Data provided -
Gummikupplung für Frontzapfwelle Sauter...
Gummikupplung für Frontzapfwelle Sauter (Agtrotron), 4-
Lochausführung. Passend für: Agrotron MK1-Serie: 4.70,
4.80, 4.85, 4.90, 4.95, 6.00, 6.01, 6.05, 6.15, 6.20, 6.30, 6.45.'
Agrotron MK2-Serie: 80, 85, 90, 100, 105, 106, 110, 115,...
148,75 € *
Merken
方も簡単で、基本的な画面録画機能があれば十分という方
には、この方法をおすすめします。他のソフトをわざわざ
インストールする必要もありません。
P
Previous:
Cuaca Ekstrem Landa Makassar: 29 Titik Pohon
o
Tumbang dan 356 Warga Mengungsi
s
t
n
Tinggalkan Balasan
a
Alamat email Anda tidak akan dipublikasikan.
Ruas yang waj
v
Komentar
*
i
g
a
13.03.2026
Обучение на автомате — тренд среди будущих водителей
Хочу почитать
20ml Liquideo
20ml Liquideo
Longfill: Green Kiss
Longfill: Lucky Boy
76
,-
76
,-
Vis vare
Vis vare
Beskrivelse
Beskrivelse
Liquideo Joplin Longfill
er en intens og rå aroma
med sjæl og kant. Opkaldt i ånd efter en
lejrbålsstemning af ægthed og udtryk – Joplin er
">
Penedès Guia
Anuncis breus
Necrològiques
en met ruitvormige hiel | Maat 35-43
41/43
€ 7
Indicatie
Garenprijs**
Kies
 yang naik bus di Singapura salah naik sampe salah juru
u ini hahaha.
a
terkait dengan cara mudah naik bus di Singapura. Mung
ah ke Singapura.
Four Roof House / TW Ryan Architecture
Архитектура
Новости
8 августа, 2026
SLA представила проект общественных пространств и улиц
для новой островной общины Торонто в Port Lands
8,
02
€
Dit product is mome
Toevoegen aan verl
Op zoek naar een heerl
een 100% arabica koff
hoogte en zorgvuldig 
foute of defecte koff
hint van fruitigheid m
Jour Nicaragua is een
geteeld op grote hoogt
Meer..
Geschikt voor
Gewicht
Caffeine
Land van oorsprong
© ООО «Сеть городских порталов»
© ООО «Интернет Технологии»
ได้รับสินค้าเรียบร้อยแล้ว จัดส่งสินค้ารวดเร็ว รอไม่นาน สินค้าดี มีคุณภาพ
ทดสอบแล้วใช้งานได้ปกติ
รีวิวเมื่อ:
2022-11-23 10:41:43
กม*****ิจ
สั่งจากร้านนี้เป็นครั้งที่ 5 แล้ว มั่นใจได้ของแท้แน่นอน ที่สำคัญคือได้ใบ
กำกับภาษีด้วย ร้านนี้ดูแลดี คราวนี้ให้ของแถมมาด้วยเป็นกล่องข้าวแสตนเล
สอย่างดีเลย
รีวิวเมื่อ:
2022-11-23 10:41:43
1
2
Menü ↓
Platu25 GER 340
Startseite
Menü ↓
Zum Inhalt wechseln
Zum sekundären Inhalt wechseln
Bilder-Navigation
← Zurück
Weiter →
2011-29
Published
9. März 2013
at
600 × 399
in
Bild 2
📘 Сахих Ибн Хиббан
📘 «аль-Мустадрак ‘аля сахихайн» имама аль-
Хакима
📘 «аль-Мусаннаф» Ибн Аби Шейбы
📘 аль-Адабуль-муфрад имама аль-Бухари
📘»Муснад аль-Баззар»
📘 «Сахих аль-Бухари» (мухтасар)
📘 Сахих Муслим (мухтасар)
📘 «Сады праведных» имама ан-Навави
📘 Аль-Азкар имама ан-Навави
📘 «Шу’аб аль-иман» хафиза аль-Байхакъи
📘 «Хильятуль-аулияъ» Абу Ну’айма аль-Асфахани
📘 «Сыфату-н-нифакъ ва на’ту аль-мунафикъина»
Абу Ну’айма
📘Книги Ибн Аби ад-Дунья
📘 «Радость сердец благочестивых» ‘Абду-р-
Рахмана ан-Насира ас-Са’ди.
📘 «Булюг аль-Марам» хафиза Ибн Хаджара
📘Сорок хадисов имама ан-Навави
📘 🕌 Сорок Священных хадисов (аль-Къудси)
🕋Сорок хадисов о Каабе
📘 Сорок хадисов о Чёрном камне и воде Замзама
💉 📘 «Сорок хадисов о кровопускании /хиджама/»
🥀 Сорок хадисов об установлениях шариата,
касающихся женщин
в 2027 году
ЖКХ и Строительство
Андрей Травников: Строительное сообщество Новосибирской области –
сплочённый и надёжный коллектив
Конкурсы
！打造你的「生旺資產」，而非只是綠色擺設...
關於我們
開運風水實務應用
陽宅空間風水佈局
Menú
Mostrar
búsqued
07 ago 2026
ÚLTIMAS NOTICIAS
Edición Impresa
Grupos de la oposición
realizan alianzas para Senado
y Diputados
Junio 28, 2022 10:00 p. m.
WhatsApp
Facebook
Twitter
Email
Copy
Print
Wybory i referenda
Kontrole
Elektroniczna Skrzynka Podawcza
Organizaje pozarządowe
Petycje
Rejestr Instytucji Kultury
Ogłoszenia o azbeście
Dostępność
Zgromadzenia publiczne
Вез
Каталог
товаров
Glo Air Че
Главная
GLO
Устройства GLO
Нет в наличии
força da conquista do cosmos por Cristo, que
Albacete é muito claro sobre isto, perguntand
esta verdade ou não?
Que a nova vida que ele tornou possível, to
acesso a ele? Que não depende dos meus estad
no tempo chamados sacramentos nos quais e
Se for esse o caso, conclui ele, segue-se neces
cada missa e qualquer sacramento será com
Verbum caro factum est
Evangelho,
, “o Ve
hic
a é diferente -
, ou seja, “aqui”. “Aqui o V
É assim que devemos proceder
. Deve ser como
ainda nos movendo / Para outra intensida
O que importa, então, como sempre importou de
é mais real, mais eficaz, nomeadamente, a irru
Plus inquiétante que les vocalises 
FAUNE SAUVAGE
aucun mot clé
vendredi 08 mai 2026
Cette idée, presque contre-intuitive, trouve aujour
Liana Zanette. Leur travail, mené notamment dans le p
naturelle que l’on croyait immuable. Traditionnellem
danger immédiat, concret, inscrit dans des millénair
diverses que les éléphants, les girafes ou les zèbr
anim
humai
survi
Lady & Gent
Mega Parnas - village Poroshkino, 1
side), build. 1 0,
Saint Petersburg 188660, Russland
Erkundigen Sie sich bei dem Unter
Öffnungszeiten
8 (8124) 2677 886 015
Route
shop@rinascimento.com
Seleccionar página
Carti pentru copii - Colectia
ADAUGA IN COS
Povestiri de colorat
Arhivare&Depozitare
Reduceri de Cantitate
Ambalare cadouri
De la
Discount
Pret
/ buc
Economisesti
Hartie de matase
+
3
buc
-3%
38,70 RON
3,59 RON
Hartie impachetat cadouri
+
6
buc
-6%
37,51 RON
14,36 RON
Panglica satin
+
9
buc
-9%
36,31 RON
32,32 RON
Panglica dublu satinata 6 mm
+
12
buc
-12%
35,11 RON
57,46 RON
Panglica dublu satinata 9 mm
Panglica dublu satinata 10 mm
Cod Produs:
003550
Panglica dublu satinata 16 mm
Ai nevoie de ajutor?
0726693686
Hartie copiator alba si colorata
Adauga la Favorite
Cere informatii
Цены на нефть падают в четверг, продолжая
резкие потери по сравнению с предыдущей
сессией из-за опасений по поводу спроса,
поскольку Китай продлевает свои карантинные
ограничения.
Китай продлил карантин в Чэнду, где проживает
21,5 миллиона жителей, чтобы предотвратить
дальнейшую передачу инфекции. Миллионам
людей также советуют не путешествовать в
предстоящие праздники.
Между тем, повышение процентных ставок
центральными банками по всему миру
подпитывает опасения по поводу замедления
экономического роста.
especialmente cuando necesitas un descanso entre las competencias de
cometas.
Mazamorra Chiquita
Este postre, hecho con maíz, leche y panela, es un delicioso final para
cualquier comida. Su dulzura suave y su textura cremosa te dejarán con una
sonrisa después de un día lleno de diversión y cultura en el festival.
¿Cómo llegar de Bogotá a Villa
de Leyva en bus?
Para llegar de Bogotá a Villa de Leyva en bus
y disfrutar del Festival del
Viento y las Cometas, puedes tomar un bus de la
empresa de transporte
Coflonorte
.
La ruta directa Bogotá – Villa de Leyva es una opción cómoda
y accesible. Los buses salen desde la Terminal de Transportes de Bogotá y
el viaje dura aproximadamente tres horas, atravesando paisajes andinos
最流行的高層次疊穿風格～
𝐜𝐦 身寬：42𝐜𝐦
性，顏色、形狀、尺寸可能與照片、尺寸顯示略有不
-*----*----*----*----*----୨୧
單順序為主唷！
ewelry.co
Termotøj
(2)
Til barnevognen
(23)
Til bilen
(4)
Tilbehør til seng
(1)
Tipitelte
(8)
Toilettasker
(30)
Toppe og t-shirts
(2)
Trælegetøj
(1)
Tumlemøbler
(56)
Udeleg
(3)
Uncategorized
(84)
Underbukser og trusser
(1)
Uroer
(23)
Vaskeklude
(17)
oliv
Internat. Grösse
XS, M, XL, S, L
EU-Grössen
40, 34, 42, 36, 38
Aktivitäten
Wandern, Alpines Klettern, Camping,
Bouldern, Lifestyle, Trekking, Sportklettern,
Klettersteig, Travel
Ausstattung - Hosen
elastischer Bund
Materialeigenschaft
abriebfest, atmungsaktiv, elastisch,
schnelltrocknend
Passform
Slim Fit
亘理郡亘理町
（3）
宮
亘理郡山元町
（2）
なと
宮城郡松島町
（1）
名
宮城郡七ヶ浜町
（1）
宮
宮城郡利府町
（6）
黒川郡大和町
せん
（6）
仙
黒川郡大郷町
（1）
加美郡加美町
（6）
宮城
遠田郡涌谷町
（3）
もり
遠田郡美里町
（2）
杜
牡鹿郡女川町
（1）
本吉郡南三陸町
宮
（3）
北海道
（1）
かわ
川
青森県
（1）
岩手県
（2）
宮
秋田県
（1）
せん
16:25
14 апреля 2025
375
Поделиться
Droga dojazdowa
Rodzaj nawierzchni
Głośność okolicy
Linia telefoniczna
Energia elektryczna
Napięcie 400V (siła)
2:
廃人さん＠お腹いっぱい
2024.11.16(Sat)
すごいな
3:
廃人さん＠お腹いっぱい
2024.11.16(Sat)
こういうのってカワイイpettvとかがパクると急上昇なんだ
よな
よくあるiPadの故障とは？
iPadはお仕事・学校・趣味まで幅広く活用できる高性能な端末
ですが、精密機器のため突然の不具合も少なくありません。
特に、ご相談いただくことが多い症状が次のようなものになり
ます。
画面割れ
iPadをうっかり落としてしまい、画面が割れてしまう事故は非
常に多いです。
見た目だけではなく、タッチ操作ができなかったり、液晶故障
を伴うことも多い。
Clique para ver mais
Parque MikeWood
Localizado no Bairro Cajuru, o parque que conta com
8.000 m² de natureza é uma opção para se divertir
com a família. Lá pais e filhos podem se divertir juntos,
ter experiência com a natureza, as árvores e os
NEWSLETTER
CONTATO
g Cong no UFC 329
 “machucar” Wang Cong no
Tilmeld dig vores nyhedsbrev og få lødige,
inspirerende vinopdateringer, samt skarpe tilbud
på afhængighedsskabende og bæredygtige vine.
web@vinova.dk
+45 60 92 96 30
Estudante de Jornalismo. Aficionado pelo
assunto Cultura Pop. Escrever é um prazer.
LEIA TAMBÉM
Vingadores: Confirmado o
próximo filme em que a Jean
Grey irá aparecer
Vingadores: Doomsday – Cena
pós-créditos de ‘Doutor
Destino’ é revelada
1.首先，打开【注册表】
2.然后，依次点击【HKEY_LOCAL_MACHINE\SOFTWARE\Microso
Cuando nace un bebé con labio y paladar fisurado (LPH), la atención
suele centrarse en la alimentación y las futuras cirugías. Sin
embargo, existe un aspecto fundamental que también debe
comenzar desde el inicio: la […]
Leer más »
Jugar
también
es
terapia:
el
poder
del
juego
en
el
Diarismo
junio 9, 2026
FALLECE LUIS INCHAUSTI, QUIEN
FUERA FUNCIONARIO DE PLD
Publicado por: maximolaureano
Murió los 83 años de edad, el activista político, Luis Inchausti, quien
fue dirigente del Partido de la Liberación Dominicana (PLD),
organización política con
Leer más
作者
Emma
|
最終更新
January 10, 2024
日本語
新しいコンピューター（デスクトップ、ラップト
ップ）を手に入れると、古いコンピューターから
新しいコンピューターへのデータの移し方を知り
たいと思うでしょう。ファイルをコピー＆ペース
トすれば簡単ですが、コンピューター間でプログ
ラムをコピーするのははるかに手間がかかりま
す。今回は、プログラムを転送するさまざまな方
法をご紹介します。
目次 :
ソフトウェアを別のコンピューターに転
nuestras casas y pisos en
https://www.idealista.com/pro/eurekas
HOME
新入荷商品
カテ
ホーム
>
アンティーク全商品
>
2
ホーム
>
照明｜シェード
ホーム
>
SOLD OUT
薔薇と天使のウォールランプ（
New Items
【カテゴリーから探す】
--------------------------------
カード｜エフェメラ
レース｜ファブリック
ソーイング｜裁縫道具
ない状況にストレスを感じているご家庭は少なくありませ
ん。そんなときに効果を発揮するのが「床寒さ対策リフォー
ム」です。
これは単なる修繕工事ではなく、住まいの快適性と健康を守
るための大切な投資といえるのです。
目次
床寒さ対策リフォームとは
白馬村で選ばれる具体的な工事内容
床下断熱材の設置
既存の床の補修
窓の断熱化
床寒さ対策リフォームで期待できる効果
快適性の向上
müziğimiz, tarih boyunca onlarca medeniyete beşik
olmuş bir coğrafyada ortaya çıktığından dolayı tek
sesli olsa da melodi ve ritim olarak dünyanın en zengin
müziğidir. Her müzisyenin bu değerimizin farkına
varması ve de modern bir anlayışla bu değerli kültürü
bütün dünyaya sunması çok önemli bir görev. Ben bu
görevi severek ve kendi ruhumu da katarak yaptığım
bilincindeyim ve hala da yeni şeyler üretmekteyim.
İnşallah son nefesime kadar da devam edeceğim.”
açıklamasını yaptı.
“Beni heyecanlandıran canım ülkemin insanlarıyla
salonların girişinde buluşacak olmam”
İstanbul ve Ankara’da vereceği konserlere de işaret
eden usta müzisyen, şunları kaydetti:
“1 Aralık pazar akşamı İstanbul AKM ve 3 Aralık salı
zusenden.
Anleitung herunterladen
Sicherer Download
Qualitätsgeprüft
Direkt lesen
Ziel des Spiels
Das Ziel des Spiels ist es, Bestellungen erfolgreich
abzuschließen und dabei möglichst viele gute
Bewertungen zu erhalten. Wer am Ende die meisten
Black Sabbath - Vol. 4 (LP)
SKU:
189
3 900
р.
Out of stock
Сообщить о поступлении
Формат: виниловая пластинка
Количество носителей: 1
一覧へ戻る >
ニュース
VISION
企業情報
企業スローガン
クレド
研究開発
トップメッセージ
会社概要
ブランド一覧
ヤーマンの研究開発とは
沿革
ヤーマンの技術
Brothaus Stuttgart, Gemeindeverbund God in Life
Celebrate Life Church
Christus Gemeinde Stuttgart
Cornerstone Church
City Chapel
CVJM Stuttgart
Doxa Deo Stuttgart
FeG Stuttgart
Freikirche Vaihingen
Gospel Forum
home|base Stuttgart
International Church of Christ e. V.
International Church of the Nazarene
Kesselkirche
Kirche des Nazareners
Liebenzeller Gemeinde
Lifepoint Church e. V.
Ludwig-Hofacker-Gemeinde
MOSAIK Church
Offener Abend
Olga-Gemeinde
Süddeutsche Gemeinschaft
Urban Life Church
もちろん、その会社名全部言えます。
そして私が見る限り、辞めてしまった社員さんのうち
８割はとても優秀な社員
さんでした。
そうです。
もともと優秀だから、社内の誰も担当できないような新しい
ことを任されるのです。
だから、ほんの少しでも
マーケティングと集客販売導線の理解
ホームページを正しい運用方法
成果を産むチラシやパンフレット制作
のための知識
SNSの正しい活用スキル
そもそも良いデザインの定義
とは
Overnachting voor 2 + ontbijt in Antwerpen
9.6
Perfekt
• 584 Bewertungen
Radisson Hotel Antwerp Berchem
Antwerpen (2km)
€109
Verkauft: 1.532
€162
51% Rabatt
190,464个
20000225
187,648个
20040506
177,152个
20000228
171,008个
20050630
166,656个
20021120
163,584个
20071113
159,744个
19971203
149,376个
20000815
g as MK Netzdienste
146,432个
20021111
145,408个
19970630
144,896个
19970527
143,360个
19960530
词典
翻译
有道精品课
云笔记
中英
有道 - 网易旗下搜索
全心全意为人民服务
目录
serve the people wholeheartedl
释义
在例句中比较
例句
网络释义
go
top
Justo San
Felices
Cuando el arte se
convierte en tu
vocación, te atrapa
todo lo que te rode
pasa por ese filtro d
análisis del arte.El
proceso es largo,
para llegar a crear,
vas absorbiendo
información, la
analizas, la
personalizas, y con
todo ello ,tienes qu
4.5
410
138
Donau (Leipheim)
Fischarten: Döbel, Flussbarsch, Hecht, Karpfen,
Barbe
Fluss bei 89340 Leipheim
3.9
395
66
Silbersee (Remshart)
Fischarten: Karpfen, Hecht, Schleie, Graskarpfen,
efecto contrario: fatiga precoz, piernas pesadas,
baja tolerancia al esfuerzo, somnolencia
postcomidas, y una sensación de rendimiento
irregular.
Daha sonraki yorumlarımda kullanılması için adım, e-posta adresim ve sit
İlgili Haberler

Work instruction -
What you give back must be the stretch above, starting at the line with "på afhængighedsskabende og bæredygtige vine." and ending at the line with "新しいコンピューターへのデータの移し方を知り", copied exactly.

Answer to this problem -
på afhængighedsskabende og bæredygtige vine.
web@vinova.dk
+45 60 92 96 30
Estudante de Jornalismo. Aficionado pelo
assunto Cultura Pop. Escrever é um prazer.
LEIA TAMBÉM
Vingadores: Confirmado o
próximo filme em que a Jean
Grey irá aparecer
Vingadores: Doomsday – Cena
pós-créditos de ‘Doutor
Destino’ é revelada
1.首先，打开【注册表】
2.然后，依次点击【HKEY_LOCAL_MACHINE\SOFTWARE\Microso
Cuando nace un bebé con labio y paladar fisurado (LPH), la atención
suele centrarse en la alimentación y las futuras cirugías. Sin
embargo, existe un aspecto fundamental que también debe
comenzar desde el inicio: la […]
Leer más »
Jugar
también
es
terapia:
el
poder
del
juego
en
el
Diarismo
junio 9, 2026
FALLECE LUIS INCHAUSTI, QUIEN
FUERA FUNCIONARIO DE PLD
Publicado por: maximolaureano
Murió los 83 años de edad, el activista político, Luis Inchausti, quien
fue dirigente del Partido de la Liberación Dominicana (PLD),
organización política con
Leer más
作者
Emma
|
最終更新
January 10, 2024
日本語
新しいコンピューター（デスクトップ、ラップト
ップ）を手に入れると、古いコンピューターから
新しいコンピューターへのデータの移し方を知り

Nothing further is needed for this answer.